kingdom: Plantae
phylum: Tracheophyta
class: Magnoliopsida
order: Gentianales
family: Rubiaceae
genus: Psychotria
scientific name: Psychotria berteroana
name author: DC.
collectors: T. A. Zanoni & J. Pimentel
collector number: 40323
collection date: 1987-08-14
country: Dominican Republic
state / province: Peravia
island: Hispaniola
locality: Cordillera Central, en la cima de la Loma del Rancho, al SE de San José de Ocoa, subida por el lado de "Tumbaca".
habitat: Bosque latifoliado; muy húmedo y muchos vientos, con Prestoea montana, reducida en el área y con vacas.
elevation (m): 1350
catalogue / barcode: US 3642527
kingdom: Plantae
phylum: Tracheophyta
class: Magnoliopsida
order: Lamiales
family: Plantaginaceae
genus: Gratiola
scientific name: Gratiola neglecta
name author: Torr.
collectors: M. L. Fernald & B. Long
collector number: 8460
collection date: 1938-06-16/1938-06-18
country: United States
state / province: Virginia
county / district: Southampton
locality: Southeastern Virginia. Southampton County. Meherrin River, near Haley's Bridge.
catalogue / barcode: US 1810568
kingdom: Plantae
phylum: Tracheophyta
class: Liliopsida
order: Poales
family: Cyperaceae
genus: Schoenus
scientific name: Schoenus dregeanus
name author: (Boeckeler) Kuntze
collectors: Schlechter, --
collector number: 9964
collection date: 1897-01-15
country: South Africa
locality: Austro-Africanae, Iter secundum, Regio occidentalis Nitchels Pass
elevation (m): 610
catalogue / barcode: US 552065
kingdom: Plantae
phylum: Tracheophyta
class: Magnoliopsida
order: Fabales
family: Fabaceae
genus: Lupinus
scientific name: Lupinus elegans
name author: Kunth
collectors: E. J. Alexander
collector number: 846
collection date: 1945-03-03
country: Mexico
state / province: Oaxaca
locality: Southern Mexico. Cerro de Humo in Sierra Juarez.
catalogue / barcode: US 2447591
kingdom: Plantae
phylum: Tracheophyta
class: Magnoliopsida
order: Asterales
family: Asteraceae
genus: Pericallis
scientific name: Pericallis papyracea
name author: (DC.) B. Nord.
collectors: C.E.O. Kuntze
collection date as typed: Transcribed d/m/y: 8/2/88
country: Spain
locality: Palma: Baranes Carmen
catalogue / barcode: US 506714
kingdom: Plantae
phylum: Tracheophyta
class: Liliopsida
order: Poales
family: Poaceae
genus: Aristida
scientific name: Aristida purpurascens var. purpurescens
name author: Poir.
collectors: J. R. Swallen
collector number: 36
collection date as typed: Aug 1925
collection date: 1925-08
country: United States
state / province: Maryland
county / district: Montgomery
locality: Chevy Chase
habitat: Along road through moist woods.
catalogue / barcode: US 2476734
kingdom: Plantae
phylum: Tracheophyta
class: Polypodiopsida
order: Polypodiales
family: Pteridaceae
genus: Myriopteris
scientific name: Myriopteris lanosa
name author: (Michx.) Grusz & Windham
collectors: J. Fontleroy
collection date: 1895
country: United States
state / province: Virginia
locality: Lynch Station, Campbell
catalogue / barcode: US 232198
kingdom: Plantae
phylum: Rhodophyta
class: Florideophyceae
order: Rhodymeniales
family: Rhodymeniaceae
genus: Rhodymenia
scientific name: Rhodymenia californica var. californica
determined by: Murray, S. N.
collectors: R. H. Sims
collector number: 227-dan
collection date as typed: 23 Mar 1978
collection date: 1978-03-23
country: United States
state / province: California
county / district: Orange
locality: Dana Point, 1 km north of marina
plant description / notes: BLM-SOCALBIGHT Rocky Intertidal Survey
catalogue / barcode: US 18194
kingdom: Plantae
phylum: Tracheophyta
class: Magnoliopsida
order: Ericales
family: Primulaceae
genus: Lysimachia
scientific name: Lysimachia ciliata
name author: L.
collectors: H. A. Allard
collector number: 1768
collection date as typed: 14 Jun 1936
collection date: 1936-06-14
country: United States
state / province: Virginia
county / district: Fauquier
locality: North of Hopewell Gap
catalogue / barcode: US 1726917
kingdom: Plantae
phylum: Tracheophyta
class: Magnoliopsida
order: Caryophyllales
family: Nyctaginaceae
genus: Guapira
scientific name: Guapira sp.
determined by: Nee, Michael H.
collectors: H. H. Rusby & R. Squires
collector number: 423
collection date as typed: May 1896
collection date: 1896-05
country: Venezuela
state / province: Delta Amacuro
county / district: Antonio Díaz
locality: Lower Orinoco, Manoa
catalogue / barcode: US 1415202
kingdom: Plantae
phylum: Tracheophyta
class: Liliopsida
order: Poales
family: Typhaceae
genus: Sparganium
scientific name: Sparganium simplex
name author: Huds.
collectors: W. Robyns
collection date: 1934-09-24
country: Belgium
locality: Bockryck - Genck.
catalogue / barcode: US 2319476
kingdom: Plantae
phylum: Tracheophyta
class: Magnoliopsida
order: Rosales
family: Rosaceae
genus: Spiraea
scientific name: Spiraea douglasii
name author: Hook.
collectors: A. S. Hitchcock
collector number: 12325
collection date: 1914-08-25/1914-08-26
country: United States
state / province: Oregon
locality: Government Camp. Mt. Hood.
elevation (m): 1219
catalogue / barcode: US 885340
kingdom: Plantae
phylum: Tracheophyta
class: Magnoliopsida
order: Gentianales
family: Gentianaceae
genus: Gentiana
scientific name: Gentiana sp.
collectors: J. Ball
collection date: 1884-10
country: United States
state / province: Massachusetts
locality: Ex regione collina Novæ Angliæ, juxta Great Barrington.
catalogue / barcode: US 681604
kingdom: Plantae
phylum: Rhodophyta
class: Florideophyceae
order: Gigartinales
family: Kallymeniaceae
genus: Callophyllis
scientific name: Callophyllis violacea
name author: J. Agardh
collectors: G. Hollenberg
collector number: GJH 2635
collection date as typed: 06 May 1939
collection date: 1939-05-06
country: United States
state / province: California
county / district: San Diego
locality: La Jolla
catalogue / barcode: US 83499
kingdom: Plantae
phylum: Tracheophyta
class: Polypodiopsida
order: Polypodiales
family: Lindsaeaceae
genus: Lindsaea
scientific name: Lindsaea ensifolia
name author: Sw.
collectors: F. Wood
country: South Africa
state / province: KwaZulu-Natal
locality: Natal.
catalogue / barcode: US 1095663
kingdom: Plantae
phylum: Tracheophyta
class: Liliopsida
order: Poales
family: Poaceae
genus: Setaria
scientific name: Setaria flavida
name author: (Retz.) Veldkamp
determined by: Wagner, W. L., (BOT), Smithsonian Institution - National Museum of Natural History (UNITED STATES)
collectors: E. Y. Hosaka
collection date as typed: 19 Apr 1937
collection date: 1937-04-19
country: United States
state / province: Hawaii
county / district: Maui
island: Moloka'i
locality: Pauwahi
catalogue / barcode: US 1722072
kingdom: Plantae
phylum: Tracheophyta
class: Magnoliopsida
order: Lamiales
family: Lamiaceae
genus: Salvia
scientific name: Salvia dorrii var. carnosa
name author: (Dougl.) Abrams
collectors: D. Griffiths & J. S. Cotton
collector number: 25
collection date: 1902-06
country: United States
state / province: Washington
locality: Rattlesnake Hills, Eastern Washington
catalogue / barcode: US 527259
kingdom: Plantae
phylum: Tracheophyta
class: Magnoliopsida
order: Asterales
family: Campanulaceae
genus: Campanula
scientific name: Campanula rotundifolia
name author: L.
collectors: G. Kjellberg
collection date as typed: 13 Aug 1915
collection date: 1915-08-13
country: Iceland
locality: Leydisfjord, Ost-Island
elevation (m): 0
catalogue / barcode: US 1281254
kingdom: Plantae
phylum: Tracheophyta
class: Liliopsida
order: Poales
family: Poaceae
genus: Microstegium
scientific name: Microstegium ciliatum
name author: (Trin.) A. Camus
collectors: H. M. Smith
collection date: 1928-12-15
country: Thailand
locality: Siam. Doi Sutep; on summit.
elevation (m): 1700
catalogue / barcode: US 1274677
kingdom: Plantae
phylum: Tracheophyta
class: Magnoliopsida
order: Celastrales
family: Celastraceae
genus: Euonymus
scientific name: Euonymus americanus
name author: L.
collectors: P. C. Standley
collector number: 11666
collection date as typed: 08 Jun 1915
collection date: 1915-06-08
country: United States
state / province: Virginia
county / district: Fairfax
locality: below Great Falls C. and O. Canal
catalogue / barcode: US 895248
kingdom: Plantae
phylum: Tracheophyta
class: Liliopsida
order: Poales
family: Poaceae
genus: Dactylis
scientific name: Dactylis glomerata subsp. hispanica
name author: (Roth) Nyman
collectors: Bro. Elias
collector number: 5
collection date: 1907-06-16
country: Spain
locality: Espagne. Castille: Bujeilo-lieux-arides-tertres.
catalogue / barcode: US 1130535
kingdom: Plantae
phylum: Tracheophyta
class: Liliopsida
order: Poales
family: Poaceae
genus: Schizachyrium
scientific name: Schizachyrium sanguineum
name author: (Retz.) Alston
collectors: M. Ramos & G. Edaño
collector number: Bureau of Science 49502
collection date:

AIM OF THE TASK: Revise the material between the lines holding "family: Campanulaceae" and "genus: Microstegium", inclusive, so that "elevation (m)" becomes "altitude (m)". Give back only those lines, with all else unchanged.

TASK OUTPUT:
family: Campanulaceae
genus: Campanula
scientific name: Campanula rotundifolia
name author: L.
collectors: G. Kjellberg
collection date as typed: 13 Aug 1915
collection date: 1915-08-13
country: Iceland
locality: Leydisfjord, Ost-Island
altitude (m): 0
catalogue / barcode: US 1281254
kingdom: Plantae
phylum: Tracheophyta
class: Liliopsida
order: Poales
family: Poaceae
genus: Microstegium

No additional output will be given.